The final criticism is a painful one to make. It has repeatedly been observed that tough, demanding customers - such as the car-makers, and the big supermarket chains - have a major influence in promoting manufacturing excellence among their suppliers. Look at every motor industry company that has been featured in these pages in previous years, or at HD Plastics, the superb Household Products winner of two years ago. But where are the big manufacturers of branded goods?

Do powerful brands or a strong market position make factories lazy?

It is strange that some of the best known names have not made it on to the short list. It is even more curious that, of those which have, so few went on to be named Best Factory in their category. They are good factories, certainly - otherwise they would not be on the short list. They deserve the Commendation that they are frequently awarded. But they are all too often surpassed by a relative unknown that has had to struggle to survive and prosper without the clout of a big brand.

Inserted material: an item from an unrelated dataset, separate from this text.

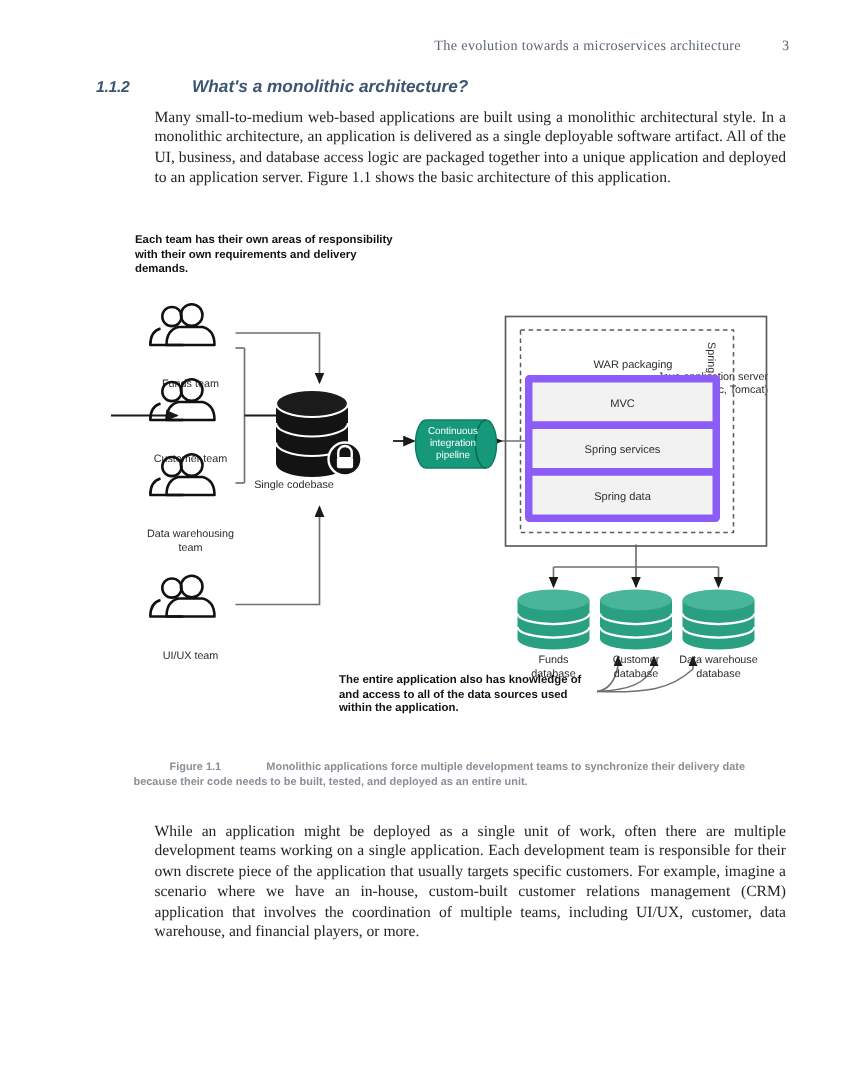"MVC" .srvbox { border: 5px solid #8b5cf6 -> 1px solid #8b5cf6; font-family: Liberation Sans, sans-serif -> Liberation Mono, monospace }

Out of that struggle, the judges suspect, comes the urge to excel that marks the winners. Next year, the judges would be delighted to hear from someone who will prove them wrong.

And so to this year's winners. Anyone who appreciates good engineering will enjoy learning about Ryobi Aluminium Casting, Speedboard, and the European Components Company. British Aerospace Defence's Dynamics Division and Glaxo Manufacturing Services all have valuable tips for those embarked on improvement programmes. If pace is what you're striving for, look at TRW Steering Systems, Dexter Nonwovens - and, of course, the Factory of the Year: Design to Distribution.